La sorpresa continúa, no por los resultados, pues conocíamos de antemano y sabíamos quiénes iban a ser los triunfadores por haber sido señalados por el dedo excelso de la gracia; el estupor siguió y no fue por los nombres, ni por las circunstancias personales, menos por su escaso o nulo currículum o inexperiencia en la materia.
Hasta ahora solo hemos escuchado afirmaciones formales respecto a las circunstancias físicas de administrar justicia; eliminar la vestimenta tradicional que ha sido utilizada por siglos en todo el mundo y en México por patriotas indiscutibles como Benito Juárez, José María la Fragua o Ignacio L. Vallarta, quienes la portaron con dignidad.

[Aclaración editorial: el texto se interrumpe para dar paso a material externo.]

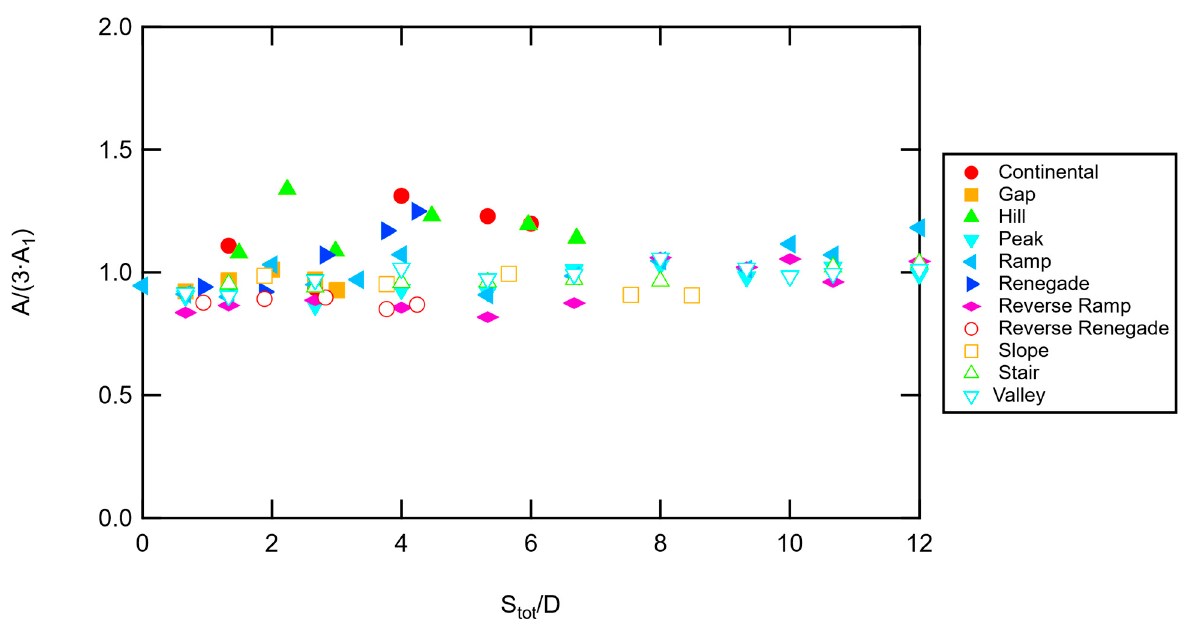
Figure 14. Flame area ( A ) vs. total separation ( S tot /D ) from experiments with 3 pads. Total flame area here was normalized by three times the average flame area of single pad experiments. Configurations are shown in Figure 2.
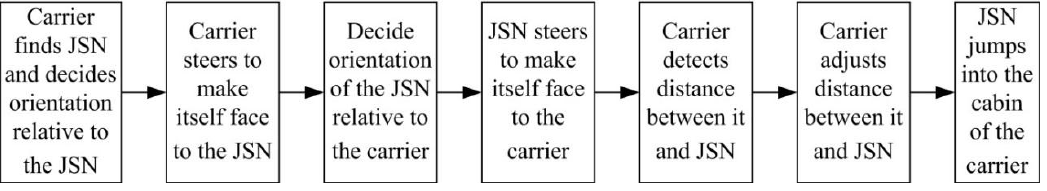
Figure 2. Working procedure of the jumping sensor node (JSN)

Pertenecer a una nación o una etnia es estar consciente de los valores que implica; los símbolos como la bandera, el himno, el escudo y la vestimenta son solo eso, símbolos; la esencia está en los lazos morales que unen a los miembros de esa colectividad: una historia común, un sentido de pertenencia, orgullo por los valores que representa y una disposición a preservarlos, a hacerlos vivir, a mantenerlos vigentes y a luchar por ellos.
Suponer que la esencia está en la vestimenta o en circunstancias superfluas dejando de lado lo verdaderamente importante es un síntoma de inseguridad en la pertenencia a ese grupo.
No se es más genuino representante de una colectividad por el hecho de vestirse de determinada manera, ni por hacer gala de ello; de ser así caeríamos en la ridiculez de que los integrantes de los tribunales superiores se vistieran de forma que pretendidamente demostraran el valor cívico de sus sociedades; los de los Estados Unidos de América de cowboys, los de Italia de gondoleros venecianos, los de España de bailarines de flamenco y, lo que sería verdaderamente inconcebible, que las representaciones diplomáticas de Francia en lugar de poner en alto los valores liberales de la República Francesa, con toda su historia como orgullo de la humanidad por proclamar los valores de Libertad, Igualdad y Fraternidad, quisieran hacer valer la imagen de su patria vistiéndose de bailarinas del can-can.
Es mucho pedir, pero, ojalá, tuviéramos por lo menos pudor y seriedad.